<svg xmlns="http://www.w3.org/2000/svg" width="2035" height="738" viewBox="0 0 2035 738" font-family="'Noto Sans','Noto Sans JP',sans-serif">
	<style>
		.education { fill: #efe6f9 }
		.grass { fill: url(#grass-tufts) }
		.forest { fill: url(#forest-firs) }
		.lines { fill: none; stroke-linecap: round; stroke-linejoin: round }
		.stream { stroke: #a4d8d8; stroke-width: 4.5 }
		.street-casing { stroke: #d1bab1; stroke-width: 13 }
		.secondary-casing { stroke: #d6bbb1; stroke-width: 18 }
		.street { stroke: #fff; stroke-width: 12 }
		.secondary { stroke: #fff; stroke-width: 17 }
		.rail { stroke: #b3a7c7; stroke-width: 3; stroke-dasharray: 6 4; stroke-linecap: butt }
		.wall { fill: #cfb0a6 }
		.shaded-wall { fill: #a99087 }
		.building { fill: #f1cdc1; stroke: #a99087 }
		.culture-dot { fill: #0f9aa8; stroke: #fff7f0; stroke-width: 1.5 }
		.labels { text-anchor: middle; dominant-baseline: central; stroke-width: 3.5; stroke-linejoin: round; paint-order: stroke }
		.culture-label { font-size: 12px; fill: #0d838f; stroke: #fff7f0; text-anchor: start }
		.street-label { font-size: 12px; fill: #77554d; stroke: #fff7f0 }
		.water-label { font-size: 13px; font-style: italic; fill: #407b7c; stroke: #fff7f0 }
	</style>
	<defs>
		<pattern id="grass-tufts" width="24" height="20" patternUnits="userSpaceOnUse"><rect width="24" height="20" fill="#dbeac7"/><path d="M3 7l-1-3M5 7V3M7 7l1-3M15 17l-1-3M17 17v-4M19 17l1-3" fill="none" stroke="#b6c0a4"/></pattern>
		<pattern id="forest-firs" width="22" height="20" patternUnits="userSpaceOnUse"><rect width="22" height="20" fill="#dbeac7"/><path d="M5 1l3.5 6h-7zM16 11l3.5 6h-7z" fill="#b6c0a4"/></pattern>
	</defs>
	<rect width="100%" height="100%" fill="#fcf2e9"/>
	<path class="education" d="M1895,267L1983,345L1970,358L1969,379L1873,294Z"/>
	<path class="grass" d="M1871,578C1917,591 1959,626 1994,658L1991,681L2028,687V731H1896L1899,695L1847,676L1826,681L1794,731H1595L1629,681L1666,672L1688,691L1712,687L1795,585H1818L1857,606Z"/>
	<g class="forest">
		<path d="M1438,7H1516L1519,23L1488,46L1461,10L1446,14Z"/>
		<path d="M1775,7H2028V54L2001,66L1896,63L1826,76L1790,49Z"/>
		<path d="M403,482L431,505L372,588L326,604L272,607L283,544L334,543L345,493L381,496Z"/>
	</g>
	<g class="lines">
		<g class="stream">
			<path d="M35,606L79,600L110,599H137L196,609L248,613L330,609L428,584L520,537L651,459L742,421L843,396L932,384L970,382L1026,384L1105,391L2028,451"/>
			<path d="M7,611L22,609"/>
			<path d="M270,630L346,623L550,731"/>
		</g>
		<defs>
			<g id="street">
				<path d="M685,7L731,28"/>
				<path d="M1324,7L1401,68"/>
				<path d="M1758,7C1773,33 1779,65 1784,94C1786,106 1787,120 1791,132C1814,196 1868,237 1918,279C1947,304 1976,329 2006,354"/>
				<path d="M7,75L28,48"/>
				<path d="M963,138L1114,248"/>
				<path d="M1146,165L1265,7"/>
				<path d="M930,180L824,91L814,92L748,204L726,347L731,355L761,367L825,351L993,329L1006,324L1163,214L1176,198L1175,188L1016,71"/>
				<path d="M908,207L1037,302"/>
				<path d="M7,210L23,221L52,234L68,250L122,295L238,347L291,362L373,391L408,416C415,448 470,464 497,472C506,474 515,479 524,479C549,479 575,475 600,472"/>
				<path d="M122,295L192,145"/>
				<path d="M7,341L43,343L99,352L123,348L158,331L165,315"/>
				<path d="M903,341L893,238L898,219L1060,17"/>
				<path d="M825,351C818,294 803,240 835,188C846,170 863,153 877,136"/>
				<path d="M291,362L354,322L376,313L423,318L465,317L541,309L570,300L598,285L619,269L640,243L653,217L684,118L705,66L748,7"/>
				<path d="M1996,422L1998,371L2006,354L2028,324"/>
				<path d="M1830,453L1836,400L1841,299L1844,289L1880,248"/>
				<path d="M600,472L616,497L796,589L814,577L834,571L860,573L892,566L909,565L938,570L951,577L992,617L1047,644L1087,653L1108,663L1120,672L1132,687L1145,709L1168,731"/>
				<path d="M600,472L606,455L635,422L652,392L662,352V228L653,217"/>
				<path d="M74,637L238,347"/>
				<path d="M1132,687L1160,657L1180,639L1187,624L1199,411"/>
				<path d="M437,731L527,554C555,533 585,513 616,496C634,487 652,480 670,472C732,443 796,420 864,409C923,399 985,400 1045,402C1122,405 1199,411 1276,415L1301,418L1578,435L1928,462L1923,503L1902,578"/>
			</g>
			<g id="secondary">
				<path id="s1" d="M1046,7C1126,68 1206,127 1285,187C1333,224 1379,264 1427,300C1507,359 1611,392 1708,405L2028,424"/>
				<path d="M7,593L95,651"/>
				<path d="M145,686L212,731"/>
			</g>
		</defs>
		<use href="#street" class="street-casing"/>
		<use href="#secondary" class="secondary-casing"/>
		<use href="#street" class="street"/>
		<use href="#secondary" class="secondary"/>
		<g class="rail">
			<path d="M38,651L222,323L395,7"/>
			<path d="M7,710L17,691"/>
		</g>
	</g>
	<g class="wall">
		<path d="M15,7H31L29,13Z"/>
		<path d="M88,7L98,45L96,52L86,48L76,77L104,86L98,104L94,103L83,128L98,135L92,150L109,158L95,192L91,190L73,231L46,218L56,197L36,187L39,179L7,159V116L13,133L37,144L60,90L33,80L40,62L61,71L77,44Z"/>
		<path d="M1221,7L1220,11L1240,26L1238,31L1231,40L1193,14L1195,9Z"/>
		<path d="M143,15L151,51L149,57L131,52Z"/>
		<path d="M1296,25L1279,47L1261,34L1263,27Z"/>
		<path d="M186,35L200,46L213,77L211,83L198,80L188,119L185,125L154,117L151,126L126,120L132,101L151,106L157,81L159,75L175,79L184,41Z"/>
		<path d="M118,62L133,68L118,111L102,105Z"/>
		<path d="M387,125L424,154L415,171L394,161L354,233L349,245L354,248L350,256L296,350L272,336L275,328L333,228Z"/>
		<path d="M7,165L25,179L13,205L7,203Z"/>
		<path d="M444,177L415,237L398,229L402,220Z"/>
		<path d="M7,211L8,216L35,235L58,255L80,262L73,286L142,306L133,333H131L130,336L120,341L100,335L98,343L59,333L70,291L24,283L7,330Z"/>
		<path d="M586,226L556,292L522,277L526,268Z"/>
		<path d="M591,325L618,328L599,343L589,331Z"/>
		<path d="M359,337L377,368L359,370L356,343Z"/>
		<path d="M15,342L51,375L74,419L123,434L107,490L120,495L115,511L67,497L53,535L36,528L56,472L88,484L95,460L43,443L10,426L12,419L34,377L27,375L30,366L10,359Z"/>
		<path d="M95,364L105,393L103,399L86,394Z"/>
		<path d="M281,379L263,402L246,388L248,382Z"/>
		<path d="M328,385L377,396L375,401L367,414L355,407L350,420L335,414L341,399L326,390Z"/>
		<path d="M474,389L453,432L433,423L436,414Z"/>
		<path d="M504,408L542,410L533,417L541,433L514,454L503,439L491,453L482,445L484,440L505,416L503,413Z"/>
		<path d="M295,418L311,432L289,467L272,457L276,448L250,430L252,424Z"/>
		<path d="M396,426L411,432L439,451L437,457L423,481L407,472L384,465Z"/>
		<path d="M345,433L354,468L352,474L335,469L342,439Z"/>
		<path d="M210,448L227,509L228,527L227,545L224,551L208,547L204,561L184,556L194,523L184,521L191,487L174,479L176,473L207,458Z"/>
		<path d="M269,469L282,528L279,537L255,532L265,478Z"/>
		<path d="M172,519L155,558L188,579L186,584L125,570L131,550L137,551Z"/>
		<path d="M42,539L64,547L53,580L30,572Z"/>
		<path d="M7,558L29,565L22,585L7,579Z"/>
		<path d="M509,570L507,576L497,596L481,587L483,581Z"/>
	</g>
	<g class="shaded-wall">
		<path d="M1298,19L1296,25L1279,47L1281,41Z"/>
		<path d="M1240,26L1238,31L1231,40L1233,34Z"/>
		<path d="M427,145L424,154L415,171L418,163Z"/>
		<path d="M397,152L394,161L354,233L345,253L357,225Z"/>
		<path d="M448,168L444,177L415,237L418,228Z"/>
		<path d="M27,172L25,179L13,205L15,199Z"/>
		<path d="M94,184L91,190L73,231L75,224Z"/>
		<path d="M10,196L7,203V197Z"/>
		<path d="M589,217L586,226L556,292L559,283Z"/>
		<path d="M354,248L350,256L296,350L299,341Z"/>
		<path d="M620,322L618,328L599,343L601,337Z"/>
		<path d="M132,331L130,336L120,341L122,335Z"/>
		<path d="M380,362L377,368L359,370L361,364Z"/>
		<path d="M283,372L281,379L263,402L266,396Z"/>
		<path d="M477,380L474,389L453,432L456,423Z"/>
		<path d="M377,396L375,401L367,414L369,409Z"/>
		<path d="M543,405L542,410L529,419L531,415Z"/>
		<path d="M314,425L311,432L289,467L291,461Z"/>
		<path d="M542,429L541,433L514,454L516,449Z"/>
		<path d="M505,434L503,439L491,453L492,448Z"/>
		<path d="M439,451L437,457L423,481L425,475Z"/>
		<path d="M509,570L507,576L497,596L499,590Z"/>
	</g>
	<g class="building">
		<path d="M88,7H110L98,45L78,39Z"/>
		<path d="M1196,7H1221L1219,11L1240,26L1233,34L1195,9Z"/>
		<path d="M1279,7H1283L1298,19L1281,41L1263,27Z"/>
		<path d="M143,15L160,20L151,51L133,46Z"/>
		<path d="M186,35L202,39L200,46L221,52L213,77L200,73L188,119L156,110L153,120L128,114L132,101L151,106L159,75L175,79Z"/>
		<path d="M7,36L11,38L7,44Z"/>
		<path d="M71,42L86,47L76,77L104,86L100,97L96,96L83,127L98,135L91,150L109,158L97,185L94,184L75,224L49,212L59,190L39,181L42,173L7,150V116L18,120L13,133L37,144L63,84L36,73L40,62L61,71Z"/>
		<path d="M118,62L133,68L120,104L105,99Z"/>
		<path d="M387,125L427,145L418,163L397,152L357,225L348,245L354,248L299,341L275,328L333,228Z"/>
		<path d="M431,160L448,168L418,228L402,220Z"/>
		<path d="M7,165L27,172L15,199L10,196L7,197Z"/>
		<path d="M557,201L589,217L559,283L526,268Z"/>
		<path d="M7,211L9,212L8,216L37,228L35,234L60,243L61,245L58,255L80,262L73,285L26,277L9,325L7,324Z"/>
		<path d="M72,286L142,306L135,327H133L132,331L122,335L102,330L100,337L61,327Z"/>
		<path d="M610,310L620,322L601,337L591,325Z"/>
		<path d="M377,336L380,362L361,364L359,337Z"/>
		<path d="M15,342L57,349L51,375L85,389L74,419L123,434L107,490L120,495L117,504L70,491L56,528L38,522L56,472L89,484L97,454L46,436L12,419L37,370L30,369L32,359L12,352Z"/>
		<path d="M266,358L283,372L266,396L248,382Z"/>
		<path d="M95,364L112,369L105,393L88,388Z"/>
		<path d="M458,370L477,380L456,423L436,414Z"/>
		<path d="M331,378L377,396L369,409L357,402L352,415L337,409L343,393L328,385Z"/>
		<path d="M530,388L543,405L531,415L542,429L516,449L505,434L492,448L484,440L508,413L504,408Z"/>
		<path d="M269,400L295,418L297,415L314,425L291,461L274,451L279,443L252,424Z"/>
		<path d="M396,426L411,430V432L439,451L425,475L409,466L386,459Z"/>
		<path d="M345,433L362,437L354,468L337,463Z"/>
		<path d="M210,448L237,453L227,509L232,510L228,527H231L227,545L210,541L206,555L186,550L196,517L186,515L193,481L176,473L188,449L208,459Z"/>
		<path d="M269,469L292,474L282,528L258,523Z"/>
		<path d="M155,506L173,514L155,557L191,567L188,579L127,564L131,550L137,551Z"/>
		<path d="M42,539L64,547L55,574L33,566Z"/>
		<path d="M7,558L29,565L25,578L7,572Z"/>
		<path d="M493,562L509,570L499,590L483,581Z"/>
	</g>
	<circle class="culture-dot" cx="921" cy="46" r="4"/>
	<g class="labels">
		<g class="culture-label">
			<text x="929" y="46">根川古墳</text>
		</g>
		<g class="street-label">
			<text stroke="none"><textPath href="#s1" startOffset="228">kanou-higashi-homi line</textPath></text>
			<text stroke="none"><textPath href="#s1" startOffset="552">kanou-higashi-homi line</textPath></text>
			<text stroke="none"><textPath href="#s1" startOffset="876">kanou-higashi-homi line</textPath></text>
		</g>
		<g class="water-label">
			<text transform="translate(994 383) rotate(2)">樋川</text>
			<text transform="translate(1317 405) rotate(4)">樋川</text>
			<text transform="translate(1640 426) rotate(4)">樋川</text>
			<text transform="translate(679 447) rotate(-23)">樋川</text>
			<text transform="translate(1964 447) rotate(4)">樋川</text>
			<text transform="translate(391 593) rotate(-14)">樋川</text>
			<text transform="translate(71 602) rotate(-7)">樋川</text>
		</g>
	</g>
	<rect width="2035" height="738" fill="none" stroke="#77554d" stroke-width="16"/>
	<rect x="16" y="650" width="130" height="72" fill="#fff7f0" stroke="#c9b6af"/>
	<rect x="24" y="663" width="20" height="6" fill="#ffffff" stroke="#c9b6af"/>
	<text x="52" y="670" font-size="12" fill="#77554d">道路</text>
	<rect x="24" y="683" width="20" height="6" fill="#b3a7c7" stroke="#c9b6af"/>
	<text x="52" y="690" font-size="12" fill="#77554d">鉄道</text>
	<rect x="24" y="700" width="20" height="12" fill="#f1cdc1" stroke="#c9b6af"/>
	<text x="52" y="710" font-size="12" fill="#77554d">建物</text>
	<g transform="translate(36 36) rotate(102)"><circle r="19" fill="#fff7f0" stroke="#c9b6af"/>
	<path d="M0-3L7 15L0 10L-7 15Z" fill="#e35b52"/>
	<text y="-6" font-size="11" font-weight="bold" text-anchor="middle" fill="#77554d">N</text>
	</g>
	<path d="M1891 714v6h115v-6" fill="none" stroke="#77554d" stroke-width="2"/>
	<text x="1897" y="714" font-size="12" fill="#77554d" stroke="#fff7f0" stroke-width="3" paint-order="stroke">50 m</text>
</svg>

## GOAL OF THE EXERCISE
I need each line of the entries that holds the string "lines" located and copied.

## ANSWER SPACE
		.lines { fill: none; stroke-linecap: round; stroke-linejoin: round }
	<g class="lines">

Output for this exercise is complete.